A muscle ticked in his jaw, his gaze cutting away from mine to fix on some distant point over my shoulder. For a long moment, I thought he wasn't going to answer, that I'd pushed too far, pried into things that were none of my business.
But then he let out a slow, controlled breath, his shoulders squaring like he was bracing for a blow. When he spoke, his voice was low and measured, each word dragged up from some deep, dark place.
"When I was twenty, a man I thought I could trust took photos of me with this much older professor, in compromising positions. Then he posted them online."
"Jared..."
But he shook his head, cutting off my half-formed platitude before it could fully leave my lips. "It was ugly. People I thought were my friends... they were making fun of me in the comments. And that was just the tip of the iceberg."
He swallowed hard. His eyes, when they met mine again, were bleak and haunted, a lifetime of hurt shining out of those impossible depths.
"I'm sorry," I whispered, the words woefully inadequate but all I had to offer.
His mouth quirked, a bare twitch of lips that held no humor. "I wasn't alone. Not entirely. I had my family, my real friends. The ones who stuck by me, even when it would have been easier to cut and run. They got me through the worst of it, stopped me from doing anything too stupid when the darkness got to be too much."
He squeezed my knee again. "That's what you need right now, Ash. Your people. The ones who know the real you, not the media circus version cooked up by the gossip rags."
I thought of Dylan, of his unfailing loyalty and stupid jokes, the way he'd refused to let me push him away no matter how hard I'd tried.
I blew out a shaky breath, letting my head thunk back against the wall as I squeezed my eyes shut. "You're right," I mumbled. "It's just hard. Feeling like this, like everyone is just waiting for me to crack so they can pick over the pieces. It's hardto remember that anyone could still give a shit. Could still want to know me, after."
"I do," he said simply. Like it was just that easy, that uncomplicated. "I still want to know you, Asher. The real you, beneath all the bullshit and bravado. I wouldn't be here if I didn't."
Slowly, I reached out to cover his hand with my own. Curled my fingers around his and held on tight, like he was the only thing keeping me from flying apart.
"Then I guess it's a good thing you're so fucking stubborn," I whispered, a wry twist to my mouth as I cracked one eye open to peer up at him. "Anyone else probably would have tapped out by now, figured it wasn't worth the hassle of dealing with the basket case rock star."
He huffed a laugh, small but genuine, his hand turning beneath mine until our fingers twined.

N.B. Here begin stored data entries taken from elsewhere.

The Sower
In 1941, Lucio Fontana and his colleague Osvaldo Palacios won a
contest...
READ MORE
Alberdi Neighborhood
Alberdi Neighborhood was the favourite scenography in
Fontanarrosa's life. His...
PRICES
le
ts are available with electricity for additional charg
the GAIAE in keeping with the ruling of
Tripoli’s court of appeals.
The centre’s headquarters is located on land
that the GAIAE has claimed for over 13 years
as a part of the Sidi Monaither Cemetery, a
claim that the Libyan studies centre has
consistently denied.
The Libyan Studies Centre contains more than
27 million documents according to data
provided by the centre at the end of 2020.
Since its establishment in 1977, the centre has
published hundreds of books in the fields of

The ambush came out of nowhere. One minute I was stepping out of the studio, my mind still buzzing with lyrics and chord progressions, the next I was blinded by a supernova of flashbulbs, a wall of shouting voices crashing over me like a tidal wave.
"Asher, over here!"
"Is it true you were caught with a male prostitute?"

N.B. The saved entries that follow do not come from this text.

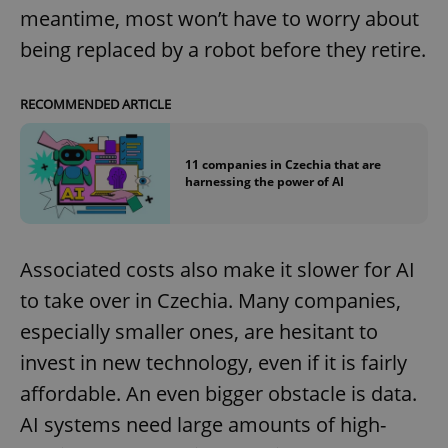
meantime, most won’t have to worry about
being replaced by a robot before they retire.
RECOMMENDED ARTICLE
11 companies in Czechia that are
harnessing the power of AI
Associated costs also make it slower for AI
to take over in Czechia. Many companies,
especially smaller ones, are hesitant to
invest in new technology, even if it is fairly
affordable. An even bigger obstacle is data.
AI systems need large amounts of high-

"How long have you been lying to your fans? Do you have anything to say to the kids who looked up to you?"
The questions came fast and furious, overlapping and aggressive, each one more invasive and speculative than the last. I stumbled back a step, throwing a hand up to shield my eyesfrom the pulsing strobe of cameras, my heart slamming against my ribcage like a caged animal.
I spun on my heel, intending to duck back into the studio, to barricade myself in the booth until security could disperse the vultures. But I'd barely taken a step before they were on me, a suffocating crush of bodies and grasping hands.
"Asher, what do you have to say to the parents who are calling for a boycott of your music?"
"Sources say you've been attending conversion therapy. Care to comment?"
I lashed out blindly, shoving at the bodies penning me in on all sides, desperate to break free. But it was like trying to fight the tide, the sheer mass of them bearing me back no matter how viciously I struggled.
My lungs seized in my chest, black spots crowding the edges of my vision as the panic dragged me under. This was it. This was how I died, torn apart by vultures in designer jeans, just another cautionary tale for the annals of rock n' roll tragedy.
"Back off!"
The roar cut through the noise like thunder, so fierce and commanding that even the most rabid paparazzi fell still for a beat. I blinked sweat out of my eyes just in time to see a force of nature in tactical gear shouldering through the throng like a battering ram.
Jared.
He burst into the eye of the storm, his face a mask of cold fury. He positioned himself in front of me like a human shield, his broad shoulders blocking out the worst of the camera flashes.
"This is your one and only warning," he snarled, each word dripping with barely leashed violence. "You have fiveseconds to get those cameras out of his face before I start breaking fingers. And trust me, you'll run out of fingers before I run out of creative ways to fracture them."